April 25th, 2012
One of my readers has asked the question in the title by way of Google. Here is the answer.
[I know about Castleford but either they've got forced air ventilation - yuk - or the local planning authority got it badly wrong.]
They were banned in 1909 by act of parliament for being unhealthy to live in, in fact they were first banned by several Northern cities in the 19th century . . .
A bill was introduced into the Commons in 1841 containing a clause to outlaw back-to-backs. Following sustained opposition by builders (and indeed the Town Clerk of Leeds) on the grounds that rents would have to rise and would be unaffordable to many working class people, driving them into lodging houses, the entire Bill was dropped in 1842.
[the same excuse used by modern house builders in 2012 about space standards, that if they built bigger houses, the potential buyers would be unable to afford them and so the builders go on building toy town estates. Hence the urgent need for regulation across both public and private sectors - Ed.]

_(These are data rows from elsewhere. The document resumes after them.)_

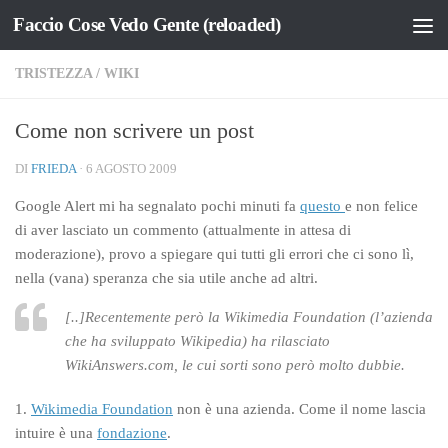
Faccio Cose Vedo Gente (reloaded)
Salta al contenuto
TRISTEZZA
/
WIKI
Come non scrivere un post
DI
FRIEDA
·
6 AGOSTO 2009
Google Alert mi ha segnalato pochi minuti fa
questo
e non felice
di aver lasciato un commento (attualmente in attesa di
moderazione), provo a spiegare qui tutti gli errori che ci sono lì,
nella (vana) speranza che sia utile anche ad altri.
[..]Recentemente però la Wikimedia Foundation (l’azienda
che ha sviluppato Wikipedia) ha rilasciato
WikiAnswers.com, le cui sorti sono però molto dubbie.
1.
Wikimedia Foundation
non è una azienda. Come il nome lascia
intuire è una
fondazione
.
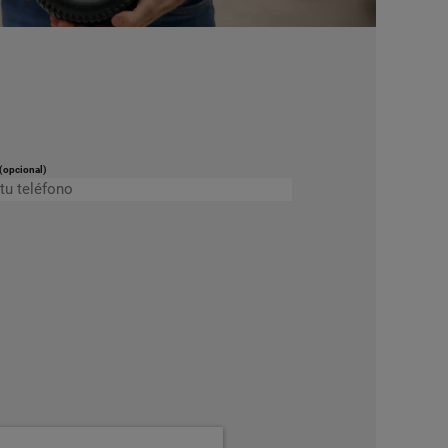
(opcional)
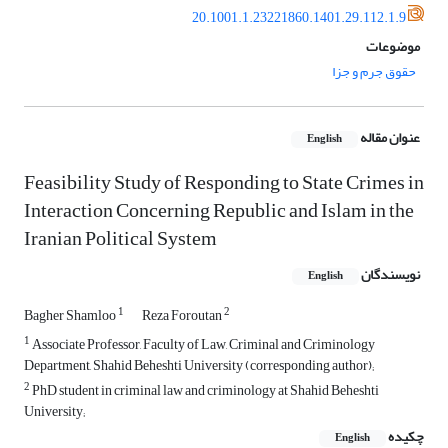
20.1001.1.23221860.1401.29.112.1.9
موضوعات
حقوق جرم و جزا
عنوان مقاله
English
Feasibility Study of Responding to State Crimes in
Interaction Concerning Republic and Islam in the
Iranian Political System
نویسندگان
English
1
2
Bagher Shamloo
Reza Foroutan
1
Associate Professor, Faculty of Law, Criminal and Criminology
Department, Shahid Beheshti University (corresponding author);
2
PhD student in criminal law and criminology at Shahid Beheshti
University;
چکیده
English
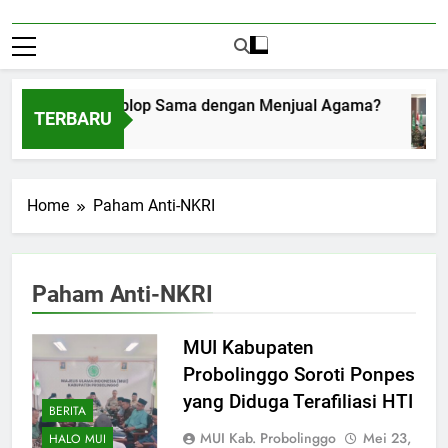
Menerima Amplop Sama dengan Menjual Agama?
TERBARU
Agustus 1, 2026
Home
Paham Anti-NKRI
Paham Anti-NKRI
MUI Kabupaten
Probolinggo Soroti Ponpes
yang Diduga Terafiliasi HTI
BERITA
MUI Kab. Probolinggo
Mei 23,
HALO MUI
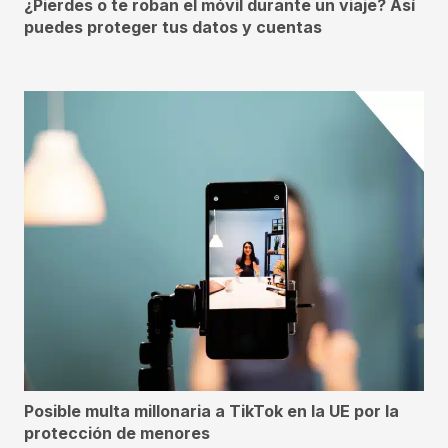
¿Pierdes o te roban el móvil durante un viaje? Así
puedes proteger tus datos y cuentas
Posible multa millonaria a TikTok en la UE por la
protección de menores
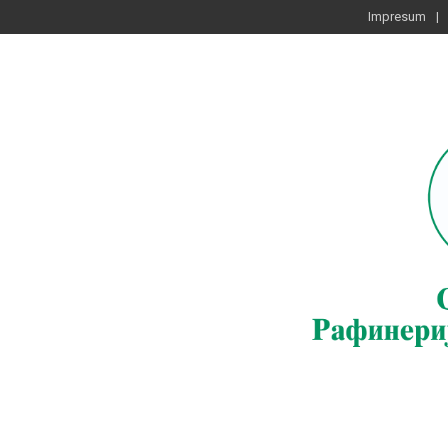
Impresum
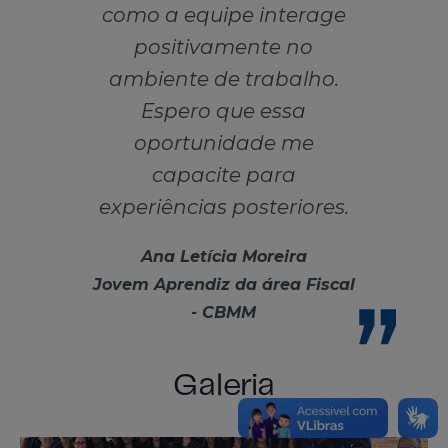
como a equipe interage
positivamente no
ambiente de trabalho.
Espero que essa
oportunidade me
capacite para
experiências posteriores.
Ana Letícia Moreira
Jovem Aprendiz da área Fiscal
- CBMM
Galeria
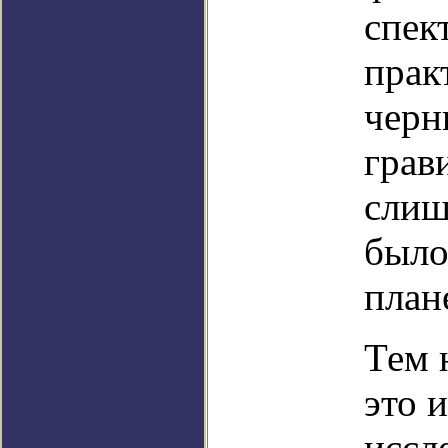
спек
прак
черн
грав
слиш
было
план
Тем 
это 
иссл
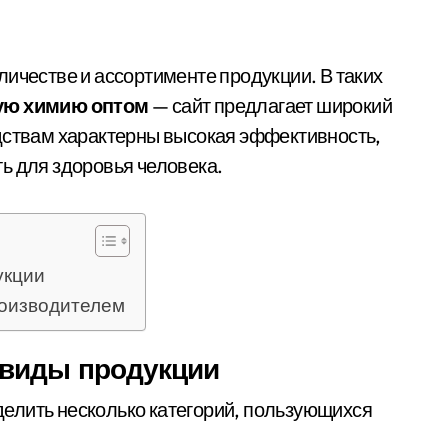
личестве и ассортименте продукции. В таких
ую химию оптом
— сайт предлагает широкий
дствам характерны высокая эффективность,
ь для здоровья человека.
укции
роизводителем
 виды продукции
елить несколько категорий, пользующихся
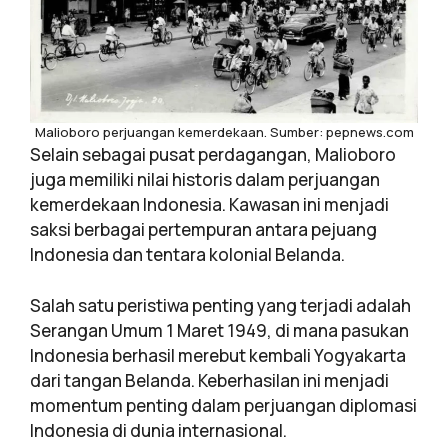
Malioboro perjuangan kemerdekaan. Sumber: pepnews.com
Selain sebagai pusat perdagangan, Malioboro
juga memiliki nilai historis dalam perjuangan
kemerdekaan Indonesia. Kawasan ini menjadi
saksi berbagai pertempuran antara pejuang
Indonesia dan tentara kolonial Belanda.
Salah satu peristiwa penting yang terjadi adalah
Serangan Umum 1 Maret 1949, di mana pasukan
Indonesia berhasil merebut kembali Yogyakarta
dari tangan Belanda. Keberhasilan ini menjadi
momentum penting dalam perjuangan diplomasi
Indonesia di dunia internasional.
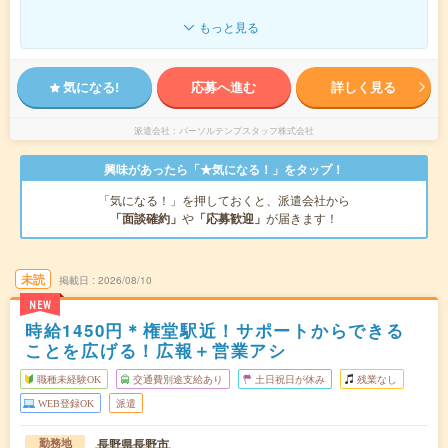
もっと見る
気になる!
応募へ進む
詳しく見る
派遣会社
パーソルテンプスタッフ株式会社
興味があったら「★気になる！」をタップ！
「気になる！」を押しておくと、派遣会社から
「面談確約」
や
「応募歓迎」
が届きます！
未読
掲載日
2026/08/10
NEW
時給1450円＊権堂駅近！サポートからできる
ことを広げる！広報＋営業アシ
職種未経験OK
交通費別途支給あり
土日祝日が休み
残業なし
WEB登録OK
派遣
長野県長野市
勤務地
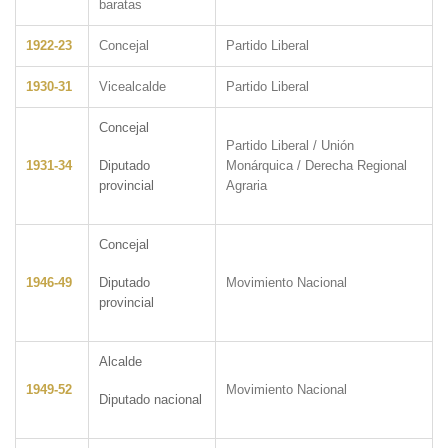
baratas
1922-23
Concejal
Partido Liberal
1930-31
Vicealcalde
Partido Liberal
Concejal
Partido Liberal / Unión
1931-34
Diputado
Monárquica / Derecha Regional
provincial
Agraria
Concejal
1946-49
Diputado
Movimiento Nacional
provincial
Alcalde
1949-52
Movimiento Nacional
Diputado nacional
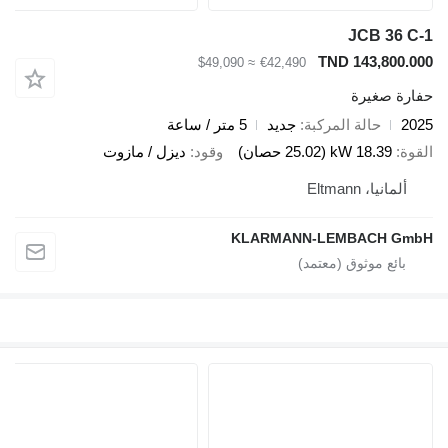
JCB 36 C-
TND 143,800.00
≈ $49,090
€42,490
فارة صغيرة
202
حالة المركبة
جديد
5 متر / ساعة
لقوة
18.39 kW (25.02 حصان)
وقود
ديزل / مازوت
ألمانيا، Eltmann
KLARMANN-LEMBACH Gmb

In Manchester and Liverpool, for example, back-to-backs were banned in 1844 and 1861 respectively; no plans for back -to- backs were approved for Bradford after 1870; and in Birmingham they were banned in 1876 . . .
only Leeds went on building the wretched things in any number and did so until 1937 having obtained planning permission just prior to the implementation of the Act on May 1st 1909. Details on my B2B page linked from the title menu above.
It worries me a little that Capita are looking this up. On whose behalf are they acting?